Итак, мои клиенты скрыли от меня, что ребенок усыновлен, причем очень ловко, на глазах у всех, но никто ничего не заметил. Почему же все-таки Заманские скрыли это от меня? Меня распирало от злости: я целый час драгоценного времени потратила на то, чтобы установить известный им самим факт – ребенок усыновлен.
Неужели Заманские не понимали, что если у ребенка есть родная мать и если он отнят незаконно, то в ней могли проснуться материнские чувства. И что бы она сделала? Скорее всего попробовала бы вернуть свое дитя, то есть становилась подозреваемой номер один. А может, Заманские уверены, что это невозможно?.. Думай, Танька, думай! Погоди-ка, а звонок Альберта в роддом и разговор о какой-то Ольге и дурдоме? Опять роддом. Все крутится вокруг него. А может, мои клиенты боятся разглашения именно из-за того, что мать Левушки психически больная? Тогда зачем они взяли такого ребенка?
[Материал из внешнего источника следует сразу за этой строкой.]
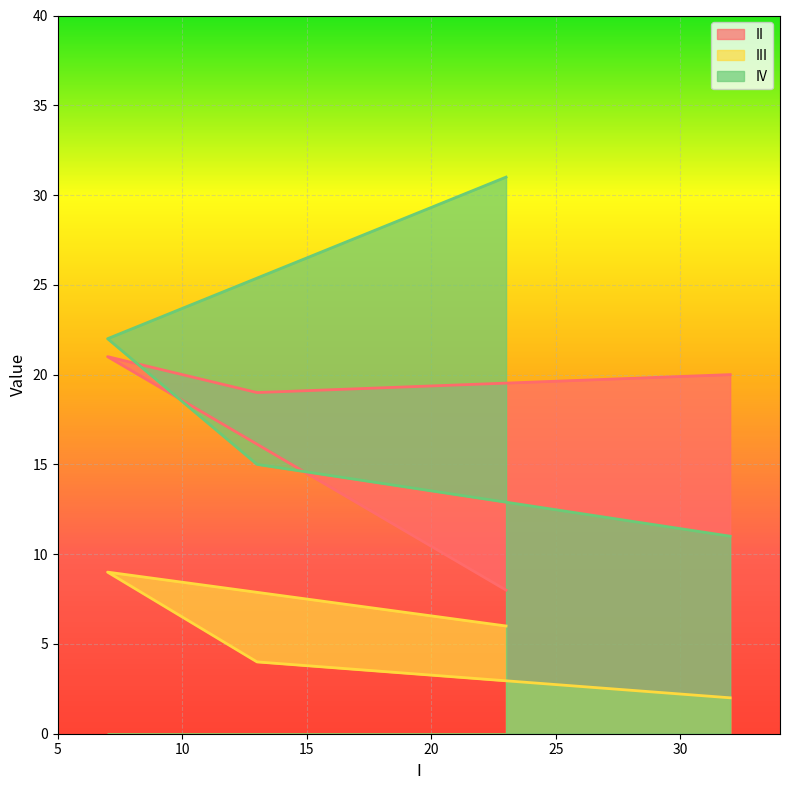

What is the sum of all IV values?

79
Наследственность – дело не последнее, такие образованные люди должны об этом знать. Нет, здесь что-то не так, мне это подсказывала интуиция. Почему тайну усыновления они хотели скрыть даже от детектива, которому платили немалые деньги? Все упиралось в роддом, значит, и там необходимо покопаться. Кому звонил Альберт? Борис Леонидович... фамилия... Моя феноменальная память и тут не подвела, выплюнув ответ: Берсутский. Чувствуется, роль его во всем этом не последняя. А по тому, как профессионально одна мамочка заменена другой, подобное проделывается не впервые. Процесс усыновления, насколько я помню из своей юридической практики, вопрос непростой и очень, очень долгий. А тут все происходит как по взмаху волшебной палочки. Не нравится мне все это, хоть и обставлено все профессионально. Мой чуткий нос уже уловил какой-то грязный душок. Решение окрепло: нужно выяснить роль этого Берсутского, роддома и Ольги. Кто она?
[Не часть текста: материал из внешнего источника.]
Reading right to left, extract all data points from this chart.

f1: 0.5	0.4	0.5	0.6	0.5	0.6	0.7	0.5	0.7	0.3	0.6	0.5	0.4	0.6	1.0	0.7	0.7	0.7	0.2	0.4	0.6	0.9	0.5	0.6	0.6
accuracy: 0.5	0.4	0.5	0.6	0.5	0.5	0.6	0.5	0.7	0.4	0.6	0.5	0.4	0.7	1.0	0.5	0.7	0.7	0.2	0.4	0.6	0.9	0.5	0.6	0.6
До клинического городка, где располагался роддом, ехать было минут двадцать. Времени вполне достаточно, чтобы придумать объяснение моего появления там. Сочинить, конечно, что-то можно, но не всегда реальность совпадает с буйной фантазией. Так получилось и в данном случае. Оказалось, чтобы попасть к Борису Леонидовичу, мне нужно преодолеть первое препятствие в виде секретарши – ее про себя я сразу окрестила грымзой. Заветную дверь она охраняла очень бдительно.